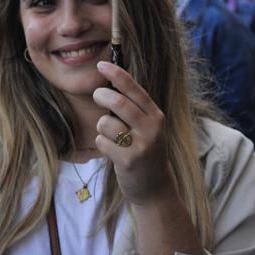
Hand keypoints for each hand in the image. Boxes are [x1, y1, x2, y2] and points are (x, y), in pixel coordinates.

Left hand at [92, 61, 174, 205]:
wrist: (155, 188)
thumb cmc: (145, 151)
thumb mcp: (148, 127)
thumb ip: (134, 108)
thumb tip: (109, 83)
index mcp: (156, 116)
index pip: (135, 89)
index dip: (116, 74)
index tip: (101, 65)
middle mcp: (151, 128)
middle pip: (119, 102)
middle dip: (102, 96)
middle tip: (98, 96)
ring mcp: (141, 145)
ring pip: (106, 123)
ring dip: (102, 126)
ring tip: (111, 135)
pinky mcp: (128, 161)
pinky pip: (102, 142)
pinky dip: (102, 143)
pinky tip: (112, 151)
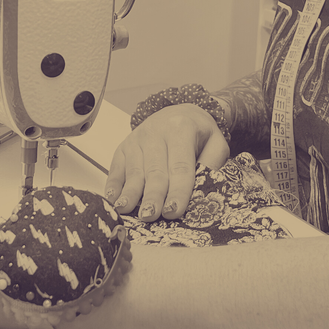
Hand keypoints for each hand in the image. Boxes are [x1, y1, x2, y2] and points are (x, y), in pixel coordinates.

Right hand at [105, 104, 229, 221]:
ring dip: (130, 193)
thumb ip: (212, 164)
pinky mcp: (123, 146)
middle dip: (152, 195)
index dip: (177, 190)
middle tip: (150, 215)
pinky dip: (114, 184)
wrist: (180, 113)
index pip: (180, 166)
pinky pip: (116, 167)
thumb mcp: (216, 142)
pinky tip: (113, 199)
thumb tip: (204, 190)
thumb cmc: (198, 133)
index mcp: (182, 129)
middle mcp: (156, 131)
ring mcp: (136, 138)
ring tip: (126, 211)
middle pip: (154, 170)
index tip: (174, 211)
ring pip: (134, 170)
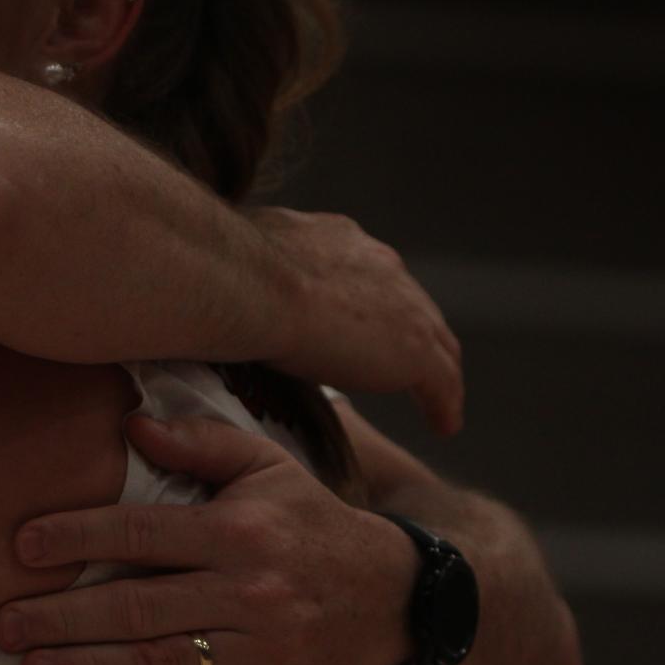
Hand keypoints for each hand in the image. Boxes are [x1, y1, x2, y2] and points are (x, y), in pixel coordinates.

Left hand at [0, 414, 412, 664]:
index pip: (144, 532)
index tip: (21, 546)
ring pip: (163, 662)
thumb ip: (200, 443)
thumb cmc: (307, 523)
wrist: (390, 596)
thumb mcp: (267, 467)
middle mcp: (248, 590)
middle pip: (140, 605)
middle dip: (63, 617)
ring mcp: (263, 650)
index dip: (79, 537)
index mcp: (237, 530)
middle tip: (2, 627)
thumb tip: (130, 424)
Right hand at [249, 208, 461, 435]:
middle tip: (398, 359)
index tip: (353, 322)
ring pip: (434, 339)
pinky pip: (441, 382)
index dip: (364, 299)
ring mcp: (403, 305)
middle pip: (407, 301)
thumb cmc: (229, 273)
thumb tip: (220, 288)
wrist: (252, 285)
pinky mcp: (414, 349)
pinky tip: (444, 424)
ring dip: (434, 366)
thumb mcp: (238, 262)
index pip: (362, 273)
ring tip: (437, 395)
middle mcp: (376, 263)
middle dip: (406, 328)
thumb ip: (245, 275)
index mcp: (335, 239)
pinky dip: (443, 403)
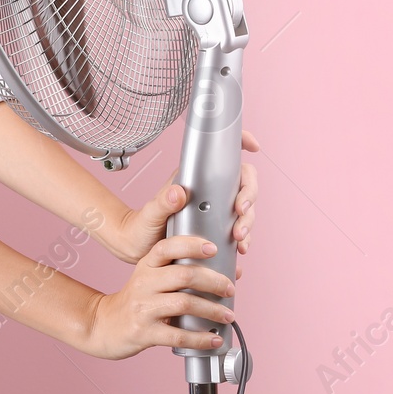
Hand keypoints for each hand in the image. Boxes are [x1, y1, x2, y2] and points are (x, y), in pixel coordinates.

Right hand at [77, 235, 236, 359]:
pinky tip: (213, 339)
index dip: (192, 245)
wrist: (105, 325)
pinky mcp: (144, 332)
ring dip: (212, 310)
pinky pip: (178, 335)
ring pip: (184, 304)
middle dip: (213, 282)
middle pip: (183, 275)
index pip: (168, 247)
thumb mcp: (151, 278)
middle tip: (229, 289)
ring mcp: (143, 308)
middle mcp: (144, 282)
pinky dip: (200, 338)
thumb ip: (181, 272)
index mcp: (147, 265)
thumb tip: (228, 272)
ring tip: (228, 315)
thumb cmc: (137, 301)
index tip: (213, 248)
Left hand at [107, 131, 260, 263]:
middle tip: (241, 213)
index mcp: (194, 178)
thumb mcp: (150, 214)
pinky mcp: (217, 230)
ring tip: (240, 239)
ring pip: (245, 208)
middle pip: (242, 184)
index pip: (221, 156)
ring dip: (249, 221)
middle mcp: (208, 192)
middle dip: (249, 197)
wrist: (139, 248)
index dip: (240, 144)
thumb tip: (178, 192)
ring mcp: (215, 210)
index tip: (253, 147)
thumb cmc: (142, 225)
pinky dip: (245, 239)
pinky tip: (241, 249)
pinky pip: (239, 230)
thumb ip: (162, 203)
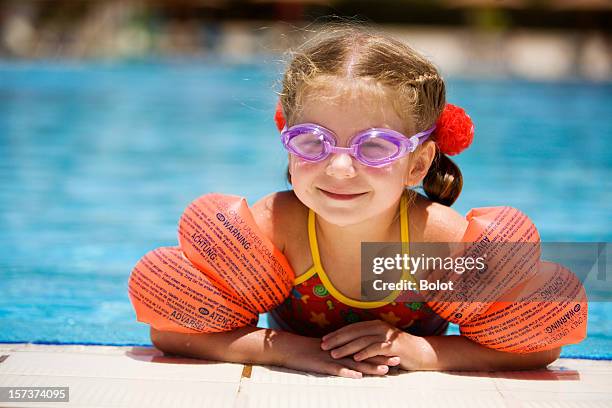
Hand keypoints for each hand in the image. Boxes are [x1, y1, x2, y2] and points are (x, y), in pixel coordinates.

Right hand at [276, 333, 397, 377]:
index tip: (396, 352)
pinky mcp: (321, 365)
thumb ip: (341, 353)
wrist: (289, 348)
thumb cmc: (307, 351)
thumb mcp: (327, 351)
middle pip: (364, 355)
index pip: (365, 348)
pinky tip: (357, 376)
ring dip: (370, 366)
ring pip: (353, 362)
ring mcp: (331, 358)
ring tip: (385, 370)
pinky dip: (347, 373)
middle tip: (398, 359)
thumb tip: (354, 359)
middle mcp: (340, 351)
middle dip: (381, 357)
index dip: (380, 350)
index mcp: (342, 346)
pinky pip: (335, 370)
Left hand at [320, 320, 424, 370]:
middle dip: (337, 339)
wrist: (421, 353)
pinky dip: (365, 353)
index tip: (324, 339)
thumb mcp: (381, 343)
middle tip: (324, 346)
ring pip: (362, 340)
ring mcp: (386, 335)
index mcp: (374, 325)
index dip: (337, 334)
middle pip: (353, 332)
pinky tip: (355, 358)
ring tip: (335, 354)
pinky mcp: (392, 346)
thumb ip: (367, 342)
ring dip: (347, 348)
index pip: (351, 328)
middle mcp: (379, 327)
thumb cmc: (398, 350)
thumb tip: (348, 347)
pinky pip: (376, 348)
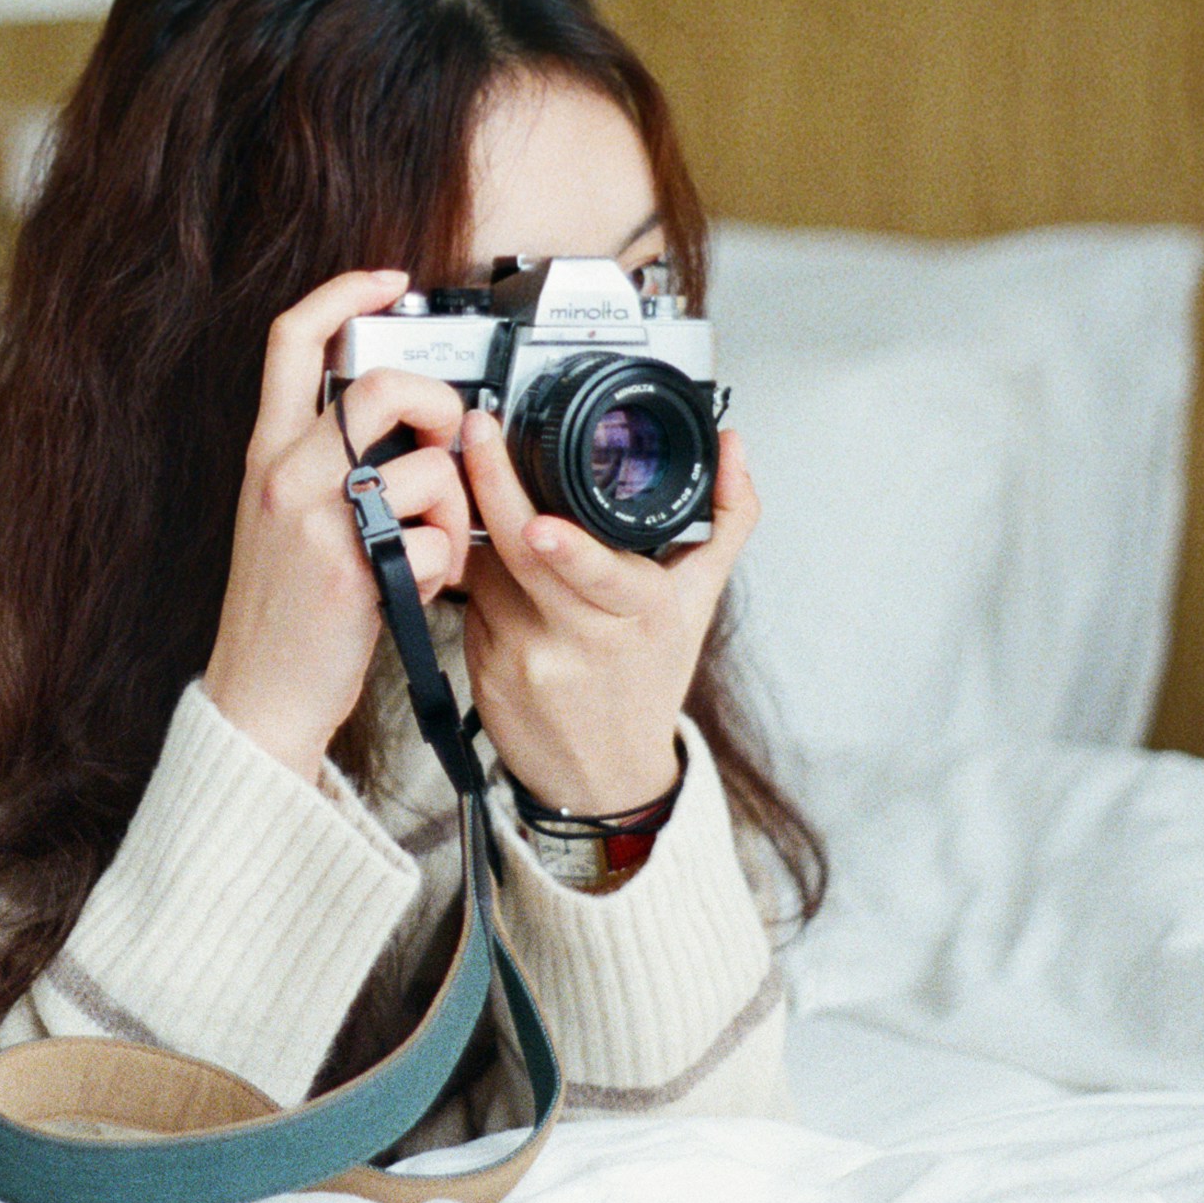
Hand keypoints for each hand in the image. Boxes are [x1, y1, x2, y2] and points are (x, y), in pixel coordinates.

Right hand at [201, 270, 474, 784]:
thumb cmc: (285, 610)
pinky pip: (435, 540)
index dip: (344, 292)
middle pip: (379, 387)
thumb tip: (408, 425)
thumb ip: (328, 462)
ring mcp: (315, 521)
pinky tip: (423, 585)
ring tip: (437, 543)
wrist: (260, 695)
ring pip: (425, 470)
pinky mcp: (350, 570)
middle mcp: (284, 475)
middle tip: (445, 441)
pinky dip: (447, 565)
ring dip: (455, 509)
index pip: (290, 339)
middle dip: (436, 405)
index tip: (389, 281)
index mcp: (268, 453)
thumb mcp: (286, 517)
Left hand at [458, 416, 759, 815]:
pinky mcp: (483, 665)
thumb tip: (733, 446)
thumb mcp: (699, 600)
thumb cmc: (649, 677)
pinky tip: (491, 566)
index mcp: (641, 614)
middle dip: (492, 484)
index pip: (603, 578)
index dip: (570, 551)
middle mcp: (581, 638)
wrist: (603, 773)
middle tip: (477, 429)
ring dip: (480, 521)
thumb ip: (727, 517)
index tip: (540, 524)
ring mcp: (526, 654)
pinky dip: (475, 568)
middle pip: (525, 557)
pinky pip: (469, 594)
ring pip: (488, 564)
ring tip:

Work to be completed: The line containing "thumb cmc: (229, 273)" marks the end; please output exactly the lines of the listing above from its first line through that line, without pictures.

Answer to this problem:
Hand keypoints for each hand in the image. Boxes are [x1, y1, x2, y2] and points are (x, y), in pixel coordinates.

Left hand at [92, 61, 174, 205]:
wrist: (155, 188)
thumb cmc: (145, 151)
thumb mcp: (148, 127)
thumb ip: (134, 108)
thumb tip: (109, 83)
index mcp: (156, 116)
index pip: (135, 89)
index dip: (116, 74)
index tip: (101, 65)
middle mcp: (151, 128)
middle pip: (119, 102)
middle dip: (102, 96)
middle tip: (98, 96)
ring mcp: (141, 145)
ring pip: (106, 123)
ring dip: (102, 126)
ring tip: (111, 135)
pinky mcp: (128, 161)
pinky pip: (102, 142)
pinky dip: (102, 143)
pinky tip: (112, 151)
Hand keypoints for each hand in the image. Boxes are [x1, y1, x2, y2] and points are (x, y), in pixel coordinates.

Right hand at [105, 104, 229, 221]:
ring dip: (130, 193)
thumb ip: (212, 164)
pinky mcp: (123, 146)
middle dip: (152, 195)
index dip: (177, 190)
middle tip: (150, 215)
pinky dip: (114, 184)
wrist: (180, 113)
index pip: (180, 166)
pinky pip: (116, 167)
thumb mcp: (216, 142)
pinky tip: (113, 199)
thumb tip: (204, 190)
thumb cmc: (198, 133)
index mcp: (182, 129)
middle mcp: (156, 131)
ring mcp: (136, 138)
ring tip: (126, 211)
middle pip: (154, 170)
index tip: (174, 211)
ring pip: (134, 170)
Hand keypoints for each hand in the image. Boxes are [x1, y1, x2, y2] and points are (x, y), in pixel coordinates.

Left hand at [0, 414, 412, 664]:
index pip: (144, 532)
index tip: (21, 546)
ring pip: (163, 662)
thumb ip: (200, 443)
thumb cmc: (307, 523)
wrist: (390, 596)
thumb mcp: (267, 467)
middle mcp: (248, 590)
middle pip: (140, 605)
middle dip: (63, 617)
ring mcp: (263, 650)
index dip: (79, 537)
index mcp: (237, 530)
middle tip: (2, 627)
thumb tip: (130, 424)
Right hand at [249, 208, 461, 435]:
middle tip: (398, 359)
index tip: (353, 322)
ring pip: (434, 339)
pinky pip: (441, 382)
index dip: (364, 299)
ring mcp: (403, 305)
middle pip: (407, 301)
thumb cmc: (229, 273)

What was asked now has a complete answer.